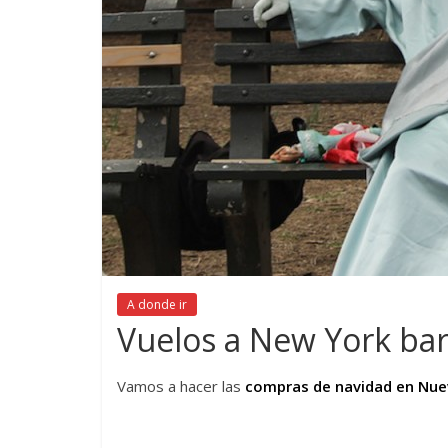
A donde ir
Vuelos a New York ba
Vamos a hacer las
compras de navidad en Nue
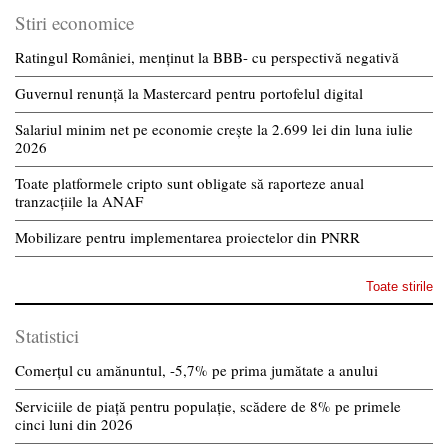
Stiri economice
Ratingul României, menținut la BBB- cu perspectivă negativă
Guvernul renunță la Mastercard pentru portofelul digital
Salariul minim net pe economie crește la 2.699 lei din luna iulie
2026
Toate platformele cripto sunt obligate să raporteze anual
tranzacțiile la ANAF
Mobilizare pentru implementarea proiectelor din PNRR
Toate stirile
Statistici
Comerțul cu amănuntul, -5,7% pe prima jumătate a anului
Serviciile de piață pentru populație, scădere de 8% pe primele
cinci luni din 2026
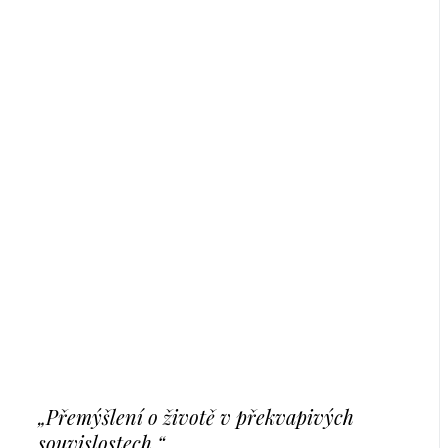
„Přemýšlení o životě v překvapivých
souvislostech.“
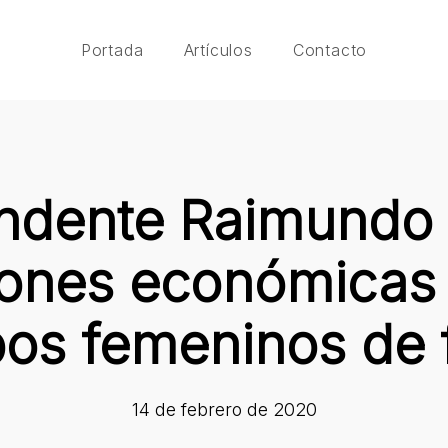
Portada
Artículos
Contacto
endente Raimundo
iones económicas 
os femeninos de 
14 de febrero de 2020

═══

> PROBLEM TO WORK ON
Starting at the line with "Vuelos a New York ba", reproduce exactly each line through the end of the entries, including the first and the last, and skip the pictures.

> RESULT
Vuelos a New York ba
Vamos a hacer las
compras de navidad en Nue
Stiri economice
Ratingul României, menținut la BBB- cu perspectivă negativă
Guvernul renunță la Mastercard pentru portofelul digital
Salariul minim net pe economie crește la 2.699 lei din luna iulie
2026
Toate platformele cripto sunt obligate să raporteze anual
tranzacțiile la ANAF
Mobilizare pentru implementarea proiectelor din PNRR
Toate stirile
Statistici
Comerțul cu amănuntul, -5,7% pe prima jumătate a anului
Serviciile de piață pentru populație, scădere de 8% pe primele
cinci luni din 2026
„Přemýšlení o životě v překvapivých
souvislostech.“
Portada
Artículos
Contacto
endente Raimundo
iones económicas 
os femeninos de 
14 de febrero de 2020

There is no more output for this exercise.